2018-06-06 11:15:44.103 ERROR 1 --- [ad | producer-1] o.s.k.support.LoggingProducerListener : Exception thrown when sending a message with key='null' and payload='[...redacted...]': org.apache.kafka.common.errors.TimeoutException: Expiring 1 record(s) for topicname-0: 30001 ms has passed since last append
The listeners are set up to allow SSL producers/consumers from the outside world:
advertised.host.name = null advertised.listeners = OUTSIDE://kafka-0.mydomain.com:32400,PLAINTEXT://:9092 advertised.port = null listener.security.protocol.map = PLAINTEXT:PLAINTEXT,SSL:SSL,SASL_PLAINTEXT:SASL_PLAINTEXT,SASL_SSL:SASL_SSL,OUTSIDE:SSL listeners = OUTSIDE://:9094,PLAINTEXT://:9092 inter.broker.listener.name = PLAINTEXT host.name = port.name = 9092
The OUTSIDE listeners are listening on kafka-0.mydomain.com, kafka-1.mydomain.com, etc.

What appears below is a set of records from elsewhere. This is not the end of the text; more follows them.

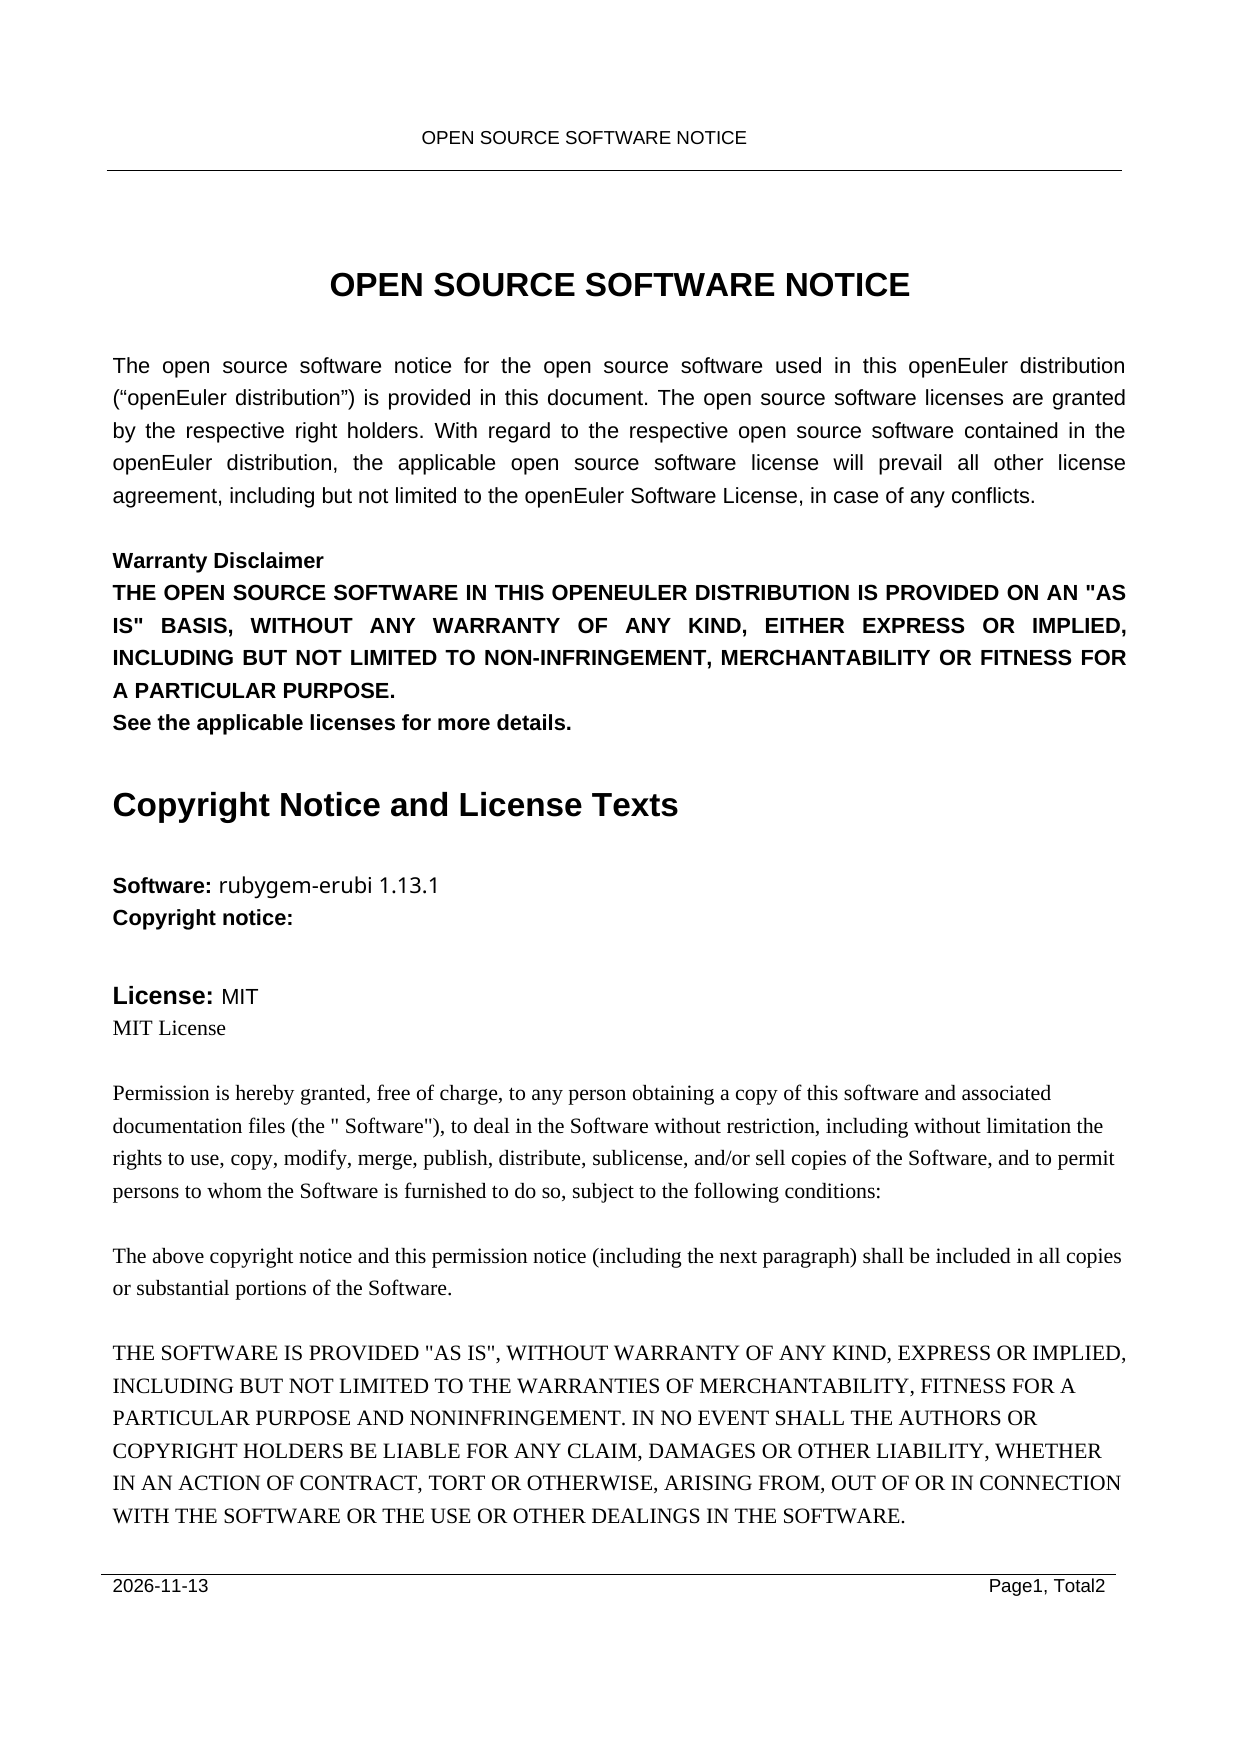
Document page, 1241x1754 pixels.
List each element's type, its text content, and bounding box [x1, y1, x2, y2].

text Copyright Notice and License Texts [112, 771, 1128, 836]
text MIT License Permission is hereby granted, free of charge, to any person obtaining a copy of this software and associated documentation files (the " Software"), to deal in the Software without restriction, including without limitation the rights to use, copy, modify, merge, publish, distribute, sublicense, and/or sell copies of the Software, and to permit persons to whom the Software is furnished to do so, subject to the following conditions: The above copyright notice and this permission notice (including the next paragraph) shall be included in all copies or substantial portions of the Software. THE SOFTWARE IS PROVIDED "AS IS", WITHOUT WARRANTY OF ANY KIND, EXPRESS OR IMPLIED, INCLUDING BUT NOT LIMITED TO THE WARRANTIES OF MERCHANTABILITY, FITNESS FOR A PARTICULAR PURPOSE AND NONINFRINGEMENT. IN NO EVENT SHALL THE AUTHORS OR COPYRIGHT HOLDERS BE LIABLE FOR ANY CLAIM, DAMAGES OR OTHER LIABILITY, WHETHER IN AN ACTION OF CONTRACT, TORT OR OTHERWISE, ARISING FROM, OUT OF OR IN CONNECTION WITH THE SOFTWARE OR THE USE OR OTHER DEALINGS IN THE SOFTWARE. [112, 1012, 1128, 1564]
text License: MIT [112, 979, 1128, 1012]
text OPEN SOURCE SOFTWARE NOTICE [112, 251, 1128, 316]
text THE OPEN SOURCE SOFTWARE IN THIS OPENEULER DISTRIBUTION IS PROVIDED ON AN "AS IS" BASIS, WITHOUT ANY WARRANTY OF ANY KIND, EITHER EXPRESS OR IMPLIED, INCLUDING BUT NOT LIMITED TO NON-INFRINGEMENT, MERCHANTABILITY OR FITNESS FOR A PARTICULAR PURPOSE. See the applicable licenses for more details. [112, 576, 1128, 739]
text Warranty Disclaimer [112, 544, 1128, 576]
text The open source software notice for the open source software used in this openEuler distribution (“openEuler distribution”) is provided in this document. The open source software licenses are granted by the respective right holders. With regard to the respective open source software contained in the openEuler distribution, the applicable open source software license will prevail all other license agreement, including but not limited to the openEuler Software License, in case of any conflicts. [112, 349, 1128, 511]
title Software: rubygem-erubi 1.13.1 [112, 869, 1128, 901]
text Copyright notice: [112, 901, 1128, 934]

The plaintext listeners are listening on any IP, since they are cluster-local to Kubernetes.
The producer settings:
kafka: bootstrap-servers: kafka.mydomain.com:9092 properties: security.protocol: SSL producer: batch-size: 100 buffer-memory: 1048576 # 1MB retries: 1 ssl: key-password: redacted keystore-location: file:/var/private/ssl/kafka.client.keystore.jks keystore-password: redacted truststore-location: file:/var/private/ssl/kafka.client.truststore.jks truststore-password: redacted
- The errors started appearing when the broker was moved moved to SSL.
- On the server side everything is running as expected, there are no errors in the log and I can connect to the broker manually with a Kafka client tool.
- The errors appear intermittently: sometimes it sends 30+ messages per second, sometimes it sends nothing at all. It may work like a charm for hours and then just spam timeouts for a little while.
What could it be?